Cargar contra el eslabón más débil de la cadena, que además es el que tiene la mínima responsabilidad en el gasto, acarrea esas consecuencias. Nuestro modelo social se ha medicalizado de tal forma que suponemos que la solución a la mayoría de las incertidumbres que nos afectan se encuentra en los fármacos y cada vez se solicitan más medicamentos, Esta demanda infinita es parte del origen del problema, pero hay otros factores determinantes que no se han contemplado en esta reforma. La gestión del gasto farmacéutico recae, fundamentalmente, sobre el personal médico, es a él al que hay que dirigir las políticas de contención si lo que se quiere es que resulten eficaces y que no dañen la salud. Sin embargo, en ningún momento se aborda la influencia de la presión comercial de la industria farmacéutica, ni la escasez de tiempo que condiciona una agenda de consulta de tres folios, ni las dificultades para mantenerse al día por la falta de una adecuada formación.

Aplicar ahora la tasa a los medicamentos que se dispensan en los hospitales, los fármacos que probablemente estén prescritos con más garantías y que sirven para tratar las enfermedades más graves, supone echar por tierra toda la teoría del consumo irresponsable. El único argumento -falaz- que les queda es la imperiosa necesidad de recaudar más para que el sistema sea sostenible. Un comodín mágico, este de la sostenibilidad, que ya utiliza hasta el delegado del Gobierno español que de esto también debe entender. Aunque por muy experto que sea en gestión sanitaria, no va ser capaz de explicar el porqué de que esta nueva chapuza no se haya aplicado ni en las comunidades gobernadas por el Partido Popular.

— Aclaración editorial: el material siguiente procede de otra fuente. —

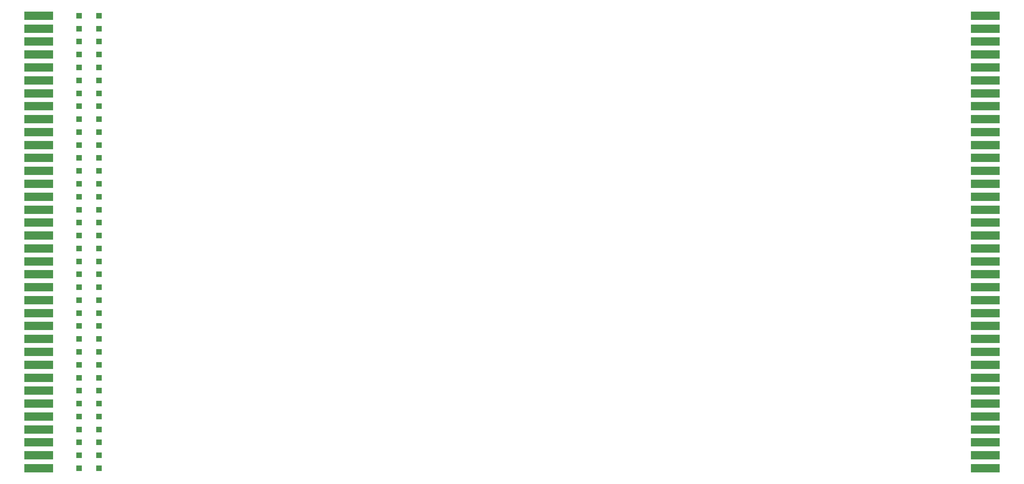
<source format=gbr>
%TF.GenerationSoftware,KiCad,Pcbnew,8.0.2*%
%TF.CreationDate,2024-05-24T22:49:43+02:00*%
%TF.ProjectId,Extender_72pin,45787465-6e64-4657-925f-373270696e2e,rev?*%
%TF.SameCoordinates,Original*%
%TF.FileFunction,Soldermask,Bot*%
%TF.FilePolarity,Negative*%
%FSLAX46Y46*%
G04 Gerber Fmt 4.6, Leading zero omitted, Abs format (unit mm)*
G04 Created by KiCad (PCBNEW 8.0.2) date 2024-05-24 22:49:43*
%MOMM*%
%LPD*%
G01*
G04 APERTURE LIST*
%ADD10R,8.800000X2.600000*%
%ADD11R,1.700000X1.700000*%
G04 APERTURE END LIST*
D10*
%TO.C,J2*%
X57400000Y-181500000D03*
X57400000Y-177540000D03*
X57400000Y-173580000D03*
X57400000Y-169620000D03*
X57400000Y-165660000D03*
X57400000Y-161700000D03*
X57400000Y-157740000D03*
X57400000Y-153780000D03*
X57400000Y-149820000D03*
X57400000Y-145860000D03*
X57400000Y-141900000D03*
X57400000Y-137940000D03*
X57400000Y-133980000D03*
X57400000Y-130020000D03*
X57400000Y-126060000D03*
X57400000Y-122100000D03*
X57400000Y-118140000D03*
X57400000Y-114180000D03*
X57400000Y-110220000D03*
X57400000Y-106260000D03*
X57400000Y-102300000D03*
X57400000Y-98340000D03*
X57400000Y-94380000D03*
X57400000Y-90420000D03*
X57400000Y-86460000D03*
X57400000Y-82500000D03*
X57400000Y-78540000D03*
X57400000Y-74580000D03*
X57400000Y-70620000D03*
X57400000Y-66660000D03*
X57400000Y-62700000D03*
X57400000Y-58740000D03*
X57400000Y-54780000D03*
X57400000Y-50820000D03*
X57400000Y-46860000D03*
X57400000Y-42900000D03*
%TD*%
D11*
%TO.C,J74*%
X75820000Y-42900000D03*
%TD*%
%TO.C,J54*%
X75820000Y-90420000D03*
%TD*%
%TO.C,J66*%
X69730000Y-42900000D03*
%TD*%
%TO.C,J6*%
X69730000Y-169620000D03*
%TD*%
%TO.C,J73*%
X75820000Y-46860000D03*
%TD*%
%TO.C,J48*%
X75820000Y-114180000D03*
%TD*%
%TO.C,J37*%
X75820000Y-157740000D03*
%TD*%
D10*
%TO.C,J1*%
X347290000Y-181500000D03*
X347290000Y-177540000D03*
X347290000Y-173580000D03*
X347290000Y-169620000D03*
X347290000Y-165660000D03*
X347290000Y-161700000D03*
X347290000Y-157740000D03*
X347290000Y-153780000D03*
X347290000Y-149820000D03*
X347290000Y-145860000D03*
X347290000Y-141900000D03*
X347290000Y-137940000D03*
X347290000Y-133980000D03*
X347290000Y-130020000D03*
X347290000Y-126060000D03*
X347290000Y-122100000D03*
X347290000Y-118140000D03*
X347290000Y-114180000D03*
X347290000Y-110220000D03*
X347290000Y-106260000D03*
X347290000Y-102300000D03*
X347290000Y-98340000D03*
X347290000Y-94380000D03*
X347290000Y-90420000D03*
X347290000Y-86460000D03*
X347290000Y-82500000D03*
X347290000Y-78540000D03*
X347290000Y-74580000D03*
X347290000Y-70620000D03*
X347290000Y-66660000D03*
X347290000Y-62700000D03*
X347290000Y-58740000D03*
X347290000Y-54780000D03*
X347290000Y-50820000D03*
X347290000Y-46860000D03*
X347290000Y-42900000D03*
%TD*%
D11*
%TO.C,J3*%
X69730000Y-181500000D03*
%TD*%
%TO.C,J60*%
X69730000Y-62700000D03*
%TD*%
%TO.C,J28*%
X69730000Y-82500000D03*
%TD*%
%TO.C,J61*%
X69730000Y-58740000D03*
%TD*%
%TO.C,J51*%
X75820000Y-102300000D03*
%TD*%
%TO.C,J27*%
X69730000Y-86460000D03*
%TD*%
%TO.C,J35*%
X75820000Y-165660000D03*
%TD*%
%TO.C,J17*%
X69730000Y-126060000D03*
%TD*%
%TO.C,J59*%
X69730000Y-66660000D03*
%TD*%
%TO.C,J55*%
X75820000Y-86460000D03*
%TD*%
%TO.C,J23*%
X69730000Y-102300000D03*
%TD*%
%TO.C,J22*%
X69730000Y-106260000D03*
%TD*%
%TO.C,J7*%
X69730000Y-165660000D03*
%TD*%
%TO.C,J67*%
X75820000Y-70620000D03*
%TD*%
%TO.C,J15*%
X69730000Y-133980000D03*
%TD*%
%TO.C,J40*%
X75820000Y-145860000D03*
%TD*%
%TO.C,J65*%
X69730000Y-74580000D03*
%TD*%
%TO.C,J21*%
X69730000Y-110220000D03*
%TD*%
%TO.C,J11*%
X69730000Y-149820000D03*
%TD*%
%TO.C,J68*%
X75820000Y-66660000D03*
%TD*%
%TO.C,J12*%
X69730000Y-145860000D03*
%TD*%
%TO.C,J29*%
X69730000Y-78540000D03*
%TD*%
%TO.C,J49*%
X75820000Y-110220000D03*
%TD*%
%TO.C,J72*%
X75820000Y-50820000D03*
%TD*%
%TO.C,J19*%
X69730000Y-118140000D03*
%TD*%
%TO.C,J39*%
X75820000Y-149820000D03*
%TD*%
%TO.C,J5*%
X69730000Y-173580000D03*
%TD*%
%TO.C,J24*%
X69730000Y-98340000D03*
%TD*%
%TO.C,J8*%
X69730000Y-161700000D03*
%TD*%
%TO.C,J38*%
X75820000Y-153780000D03*
%TD*%
%TO.C,J9*%
X69730000Y-157740000D03*
%TD*%
%TO.C,J69*%
X75820000Y-62700000D03*
%TD*%
%TO.C,J71*%
X75820000Y-54780000D03*
%TD*%
%TO.C,J47*%
X75820000Y-118140000D03*
%TD*%
%TO.C,J33*%
X75820000Y-173580000D03*
%TD*%
%TO.C,J13*%
X69730000Y-141900000D03*
%TD*%
%TO.C,J18*%
X69730000Y-122100000D03*
%TD*%
%TO.C,J16*%
X69730000Y-130020000D03*
%TD*%
%TO.C,J36*%
X75820000Y-161700000D03*
%TD*%
%TO.C,J43*%
X75820000Y-133980000D03*
%TD*%
%TO.C,J10*%
X69730000Y-153780000D03*
%TD*%
%TO.C,J32*%
X75820000Y-177540000D03*
%TD*%
%TO.C,J50*%
X75820000Y-106260000D03*
%TD*%
%TO.C,J52*%
X75820000Y-98340000D03*
%TD*%
%TO.C,J44*%
X75820000Y-130020000D03*
%TD*%
%TO.C,J4*%
X69730000Y-177540000D03*
%TD*%
%TO.C,J56*%
X75820000Y-82500000D03*
%TD*%
%TO.C,J25*%
X69730000Y-94380000D03*
%TD*%
%TO.C,J26*%
X69730000Y-90420000D03*
%TD*%
%TO.C,J53*%
X75820000Y-94380000D03*
%TD*%
%TO.C,J63*%
X69730000Y-50820000D03*
%TD*%
%TO.C,J42*%
X75820000Y-137940000D03*
%TD*%
%TO.C,J58*%
X75820000Y-74580000D03*
%TD*%
%TO.C,J57*%
X75820000Y-78540000D03*
%TD*%
%TO.C,J46*%
X75820000Y-122100000D03*
%TD*%
%TO.C,J70*%
X75820000Y-58740000D03*
%TD*%
%TO.C,J41*%
X75820000Y-141900000D03*
%TD*%
%TO.C,J14*%
X69730000Y-137940000D03*
%TD*%
%TO.C,J34*%
X75820000Y-169620000D03*
%TD*%
%TO.C,J45*%
X75820000Y-126060000D03*
%TD*%
%TO.C,J20*%
X69730000Y-114180000D03*
%TD*%
%TO.C,J31*%
X75820000Y-181500000D03*
%TD*%
%TO.C,J64*%
X69730000Y-46860000D03*
%TD*%
%TO.C,J30*%
X69730000Y-70620000D03*
%TD*%
%TO.C,J62*%
X69730000Y-54780000D03*
%TD*%
M02*

</source>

La apremiante publicación del decreto se debe a errores previos del Ministerio de Sanidad. En su Plan de Reforma presentado ante las autoridades europeas en 2012 se comprometió -sin estudio técnico previo- a implantar este tipo de canon y los inspectores europeos, en su última visita, han exigido que se ponga en práctica. Pero ni los hospitales públicos tienen capacidad técnica para cobrar en efectivo, ni existe un marco legal que ampare esta recaudación, ni lo beneficios económicos que se obtendrían serían reseñables.

Si alguna Comunidad supera esas barreras administrativas, el máximo será 4,2 euros por envase, pero en estas enfermedades tan complejas, prácticamente, siempre se precisan más de un medicamento, lo que supondrá tanto para pensionistas como para personas en situación activa un esfuerzo importante -en el mejor de los casos- o una carga inasumible en el peor escenario. Así lo revela un estudio realizado en Madrid que ha mostrado que, como media, el 17% de los pensionistas no retiraron alguno de los medicamentos prescritos argumentando razones económicas. Esta escandalosa media -que en rentas menores de 400 euros llegaba al 28%- se daba en pensionistas con ingresos inferiores a 18.000 euros anuales, pero nadie ha estudiado los grupos activos que tiene que pagar entre el 40% y el 60% de precio del medicamento y que, al contrario que el grupo de pensionistas, no tienen tope mensual.

Cada vez hay más pruebas de que los copagos tienen un efecto importante -negativo- sobre la salud de las personas enfermas con menos ingresos. Este arbitrio sanitario y cualquiera que se imponga sobre los medicamentos solo conducirán a más enfermedad y más desigualdad en los sectores de la población más desfavorecidos que, en algún caso -y no es una exageración- tendrán que elegir entre los medicamentos y la comida de su familia.

Las políticas sanitarias -y las económicas, y las sociales- pueden conllevar efectos adversos sobre la salud de la Comunidad. Para protegernos de todas estas preclaras mentes que solo se rigen por resultados cortoplacistas deberían crearse organismos independientes, como existen para los medicamentos y las tecnologías sanitarias, que evalúen el impacto de la medida y que arbitren su puesta en marcha. De esta forma nos pondríamos a salvo de decisiones absurdas y peligrosas como la del copago que, por muchos que se empeñe la ministra, el presidente o el delegado del Gobierno nunca podrán demostrar su utilidad y nos alejan del principio universal de cualquier actividad sanitaria: ante todo no producir daño.